Atatürk Albümü'ne lütfen iyi bakın. Bugün gazeteyle armağan ettiğimiz albümden söz ediyorum. Fotoğraflar birbirinden güzel. Dolmabahçe Sarayı'nda bir adam. Bastonunu omzunun üzerine silah tutar gibi koymuş. Sanki şatosunun bahçesinde gezinen İngiliz lord. Sonra kalabalık bir grupla objektiflere bakmış. Bu sefer ki farkı şapkası. Öylesine iddialı ki. Değil o gün, bugün bile kimsenin cesaret edemeyeceği türden.
19 mayıs için liderler ve kıyafetleri üzerine bir yazı hazırlamıştım. Olmuyor ama. Bir türlü dikkatimi toparlayamıyorum. Gözüm televizyonda. Kocatepe Cami bütün ihtişamıyla yükseliyor. Danıştay Üyesi Özbilgin'in cenazesini tıklım tıklım. "Türkiye laiktir, laik kalacak" diye bağırıyor kadınlar. Bakanlardan Abdülkadir Aksu, Abdüllatif Şener, Cemil Çiçek protestolarla karşılanıyor. Ardından tartaklanıyorlar. Korumalar araya giriyor. Ürperiyorum. Karmaşık duygular içindeyim. Laik biri olarak mutlu mu olmalıyım bu görüntülerden.

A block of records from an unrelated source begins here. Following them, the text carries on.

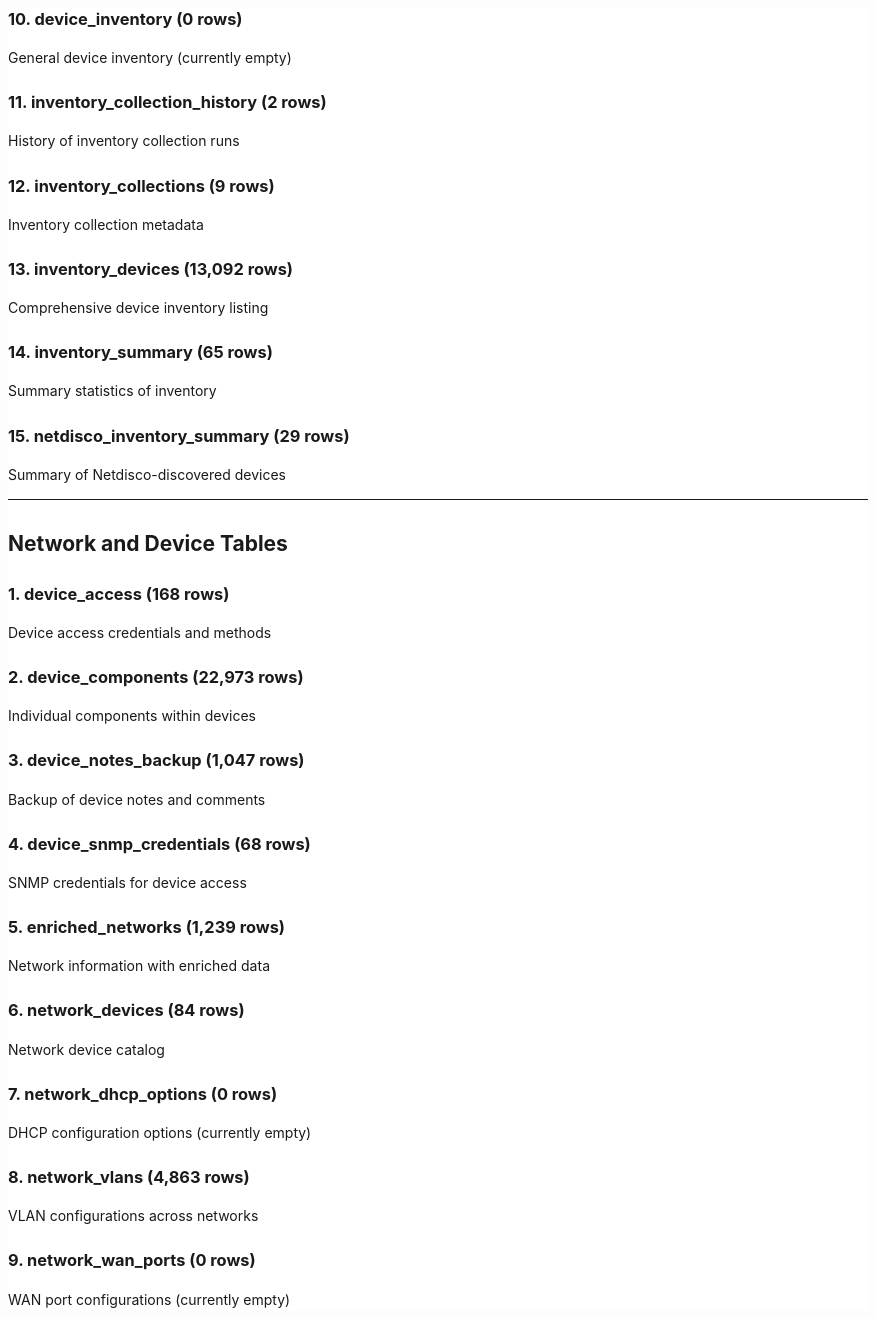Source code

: ### 10. device_inventory (0 rows)
General device inventory (currently empty)

### 11. inventory_collection_history (2 rows)
History of inventory collection runs

### 12. inventory_collections (9 rows)
Inventory collection metadata

### 13. inventory_devices (13,092 rows)
Comprehensive device inventory listing

### 14. inventory_summary (65 rows)
Summary statistics of inventory

### 15. netdisco_inventory_summary (29 rows)
Summary of Netdisco-discovered devices

---

## Network and Device Tables

### 1. device_access (168 rows)
Device access credentials and methods

### 2. device_components (22,973 rows)
Individual components within devices

### 3. device_notes_backup (1,047 rows)
Backup of device notes and comments

### 4. device_snmp_credentials (68 rows)
SNMP credentials for device access

### 5. enriched_networks (1,239 rows)
Network information with enriched data

### 6. network_devices (84 rows)
Network device catalog

### 7. network_dhcp_options (0 rows)
DHCP configuration options (currently empty)

### 8. network_vlans (4,863 rows)
VLAN configurations across networks

### 9. network_wan_ports (0 rows)
WAN port configurations (currently empty)

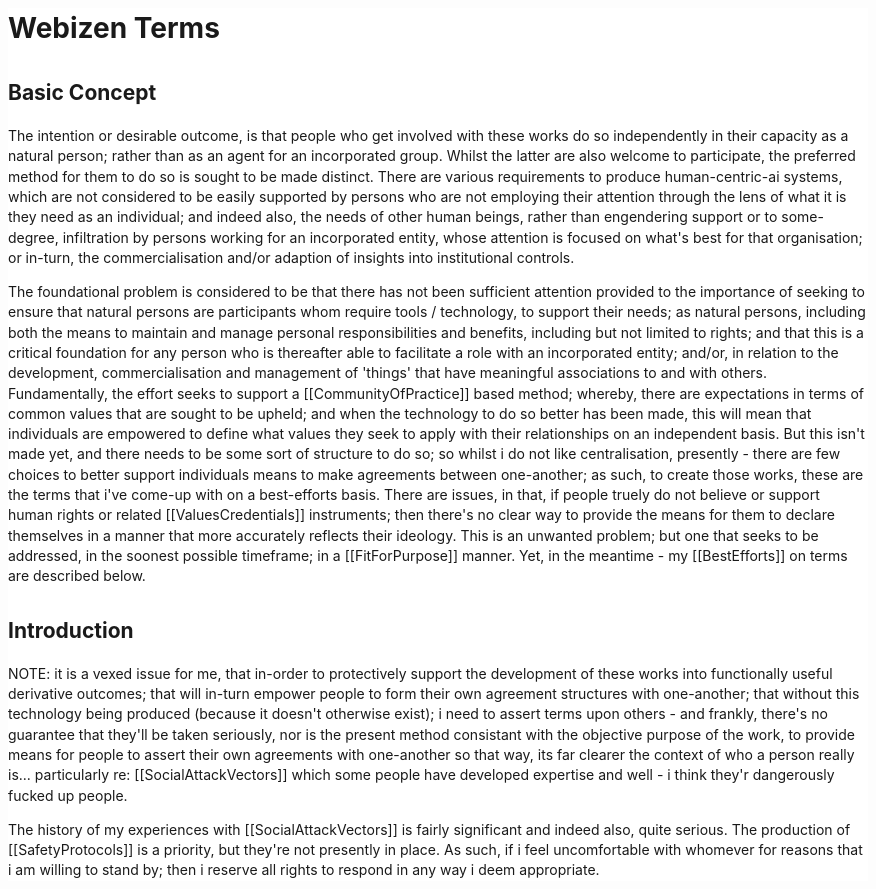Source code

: # Webizen Terms

## Basic Concept

The intention or desirable outcome, is that people who get involved with these works do so independently in their capacity as a natural person; rather than as an agent for an incorporated group.  Whilst the latter are also welcome to participate, the preferred method for them to do so is sought to be made distinct.  There are various requirements to produce human-centric-ai systems, which are not considered to be easily supported by persons who are not employing their attention through the lens of what it is they need as an individual; and indeed also, the needs of other human beings, rather than engendering support or to some-degree, infiltration by persons working for an incorporated entity, whose attention is focused on what's best for that organisation; or in-turn, the commercialisation and/or adaption of insights into institutional controls.

The foundational problem is considered to be that there has not been sufficient attention provided to the importance of seeking to ensure that natural persons are  participants whom require tools / technology, to support their needs; as natural persons, including both the means to maintain and manage personal responsibilities and benefits, including but not limited to rights; and that this is a critical foundation for any person who is thereafter able to facilitate a role with an incorporated entity; and/or, in relation to the development, commercialisation and management of 'things' that have meaningful associations to and with others.   Fundamentally, the effort seeks to support a [[CommunityOfPractice]] based method; whereby, there are expectations in terms of common values that are sought to be upheld; and when the technology to do so better has been made, this will mean that individuals are empowered to define what values they seek to apply with their relationships on an independent basis.  But this isn't made yet, and there needs to be some sort of structure to do so; so whilst i do not like centralisation, presently - there are few choices to better support individuals means to make agreements between one-another; as such, to create those works, these are the terms that i've come-up with on a best-efforts basis.   There are issues, in that, if people truely do not believe or support human rights or related [[ValuesCredentials]] instruments; then there's no clear way to provide the means for them to declare themselves in a manner that more accurately reflects their ideology.  This is an unwanted problem; but one that seeks to be addressed, in the soonest possible timeframe; in a [[FitForPurpose]] manner.   Yet, in the meantime - my [[BestEfforts]] on terms are described below. 

## Introduction 

NOTE:  it is a vexed issue for me, that in-order to protectively support the development of these works into functionally useful derivative outcomes; that will in-turn empower people to form their own agreement structures with one-another; that without this technology being produced (because it doesn't otherwise exist); i need to assert terms upon others - and frankly, there's no guarantee that they'll be taken seriously, nor is the present method consistant with the objective purpose of the work, to provide means for people to assert their own agreements with one-another so that way, its far clearer the context of who a person really is...  particularly re: [[SocialAttackVectors]] which some people have developed expertise and well - i think they'r dangerously fucked up people.

The history of my experiences with [[SocialAttackVectors]] is fairly significant and indeed also, quite serious.  The production of [[SafetyProtocols]] is a priority, but they're not presently in place.  As such, if i feel uncomfortable with whomever for reasons that i am willing to stand by; then i reserve all rights to respond in any way i deem appropriate.  

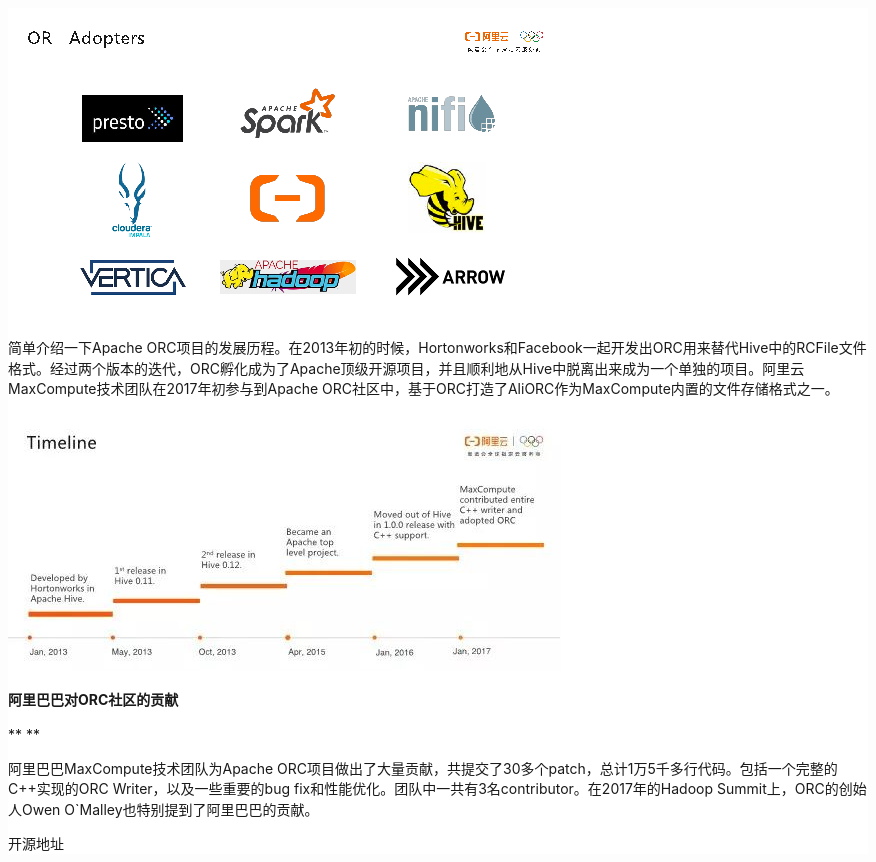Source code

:![图片](pictures/640-16642864234132.png)



简单介绍一下Apache ORC项目的发展历程。在2013年初的时候，Hortonworks和Facebook一起开发出ORC用来替代Hive中的RCFile文件格式。经过两个版本的迭代，ORC孵化成为了Apache顶级开源项目，并且顺利地从Hive中脱离出来成为一个单独的项目。阿里云MaxCompute技术团队在2017年初参与到Apache ORC社区中，基于ORC打造了AliORC作为MaxCompute内置的文件存储格式之一。



![图片](pictures/640-16642864234133.jpeg)



**阿里巴巴对ORC社区的贡献**

**
**



阿里巴巴MaxCompute技术团队为Apache ORC项目做出了大量贡献，共提交了30多个patch，总计1万5千多行代码。包括一个完整的C++实现的ORC Writer，以及一些重要的bug fix和性能优化。团队中一共有3名contributor。在2017年的Hadoop Summit上，ORC的创始人Owen O`Malley也特别提到了阿里巴巴的贡献。



开源地址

Olamıyorum. Hiç bir sempatim olmamasına rağmen hükümet üyelerinin tartaklanmasına sevinemiyorum. Seçilmiş insanların "Katiller" diyerek karşılanması beni huzursuz ediyor. Sonra Başbakan'a kızıyorum kendi kendime. Niye cenazeye gelmedi. Niye uzak durdu, niye acıyı paylaşmadı? Zor mu geldi yuhalanmak... Her zaman alkışlayacak değiller ya. Neymiş? Dedikoduya göre, Danıştay'a ziyareti sırasında karşılanmadığı için alınmış. Kendisiyle hiç bir yargı üyesi ilgilenmemiş. Gün alınma günü değil ki. Gün birlik olma günü. Zaten hiç iyiye gitmiyoruz.
Cenazede sadece hükümet üyeleri yuhalanmadı. İnsanlar siyasetçilerden o kadar bunalmış ki... Önlerine gelene saldırdılar. Erkan Mumcu ve Deniz Baykal da sözlü protestolardan nasiplerini aldı . Mumcu sinirlendi "Buradayım, gitmiyorum" diye uzun süre bağırdı. Deniz Baykal ise protestolara nedense bir anlam veremedi. Etrafındakilere sordu: "Sahi, bana mı bağırıyorlar?"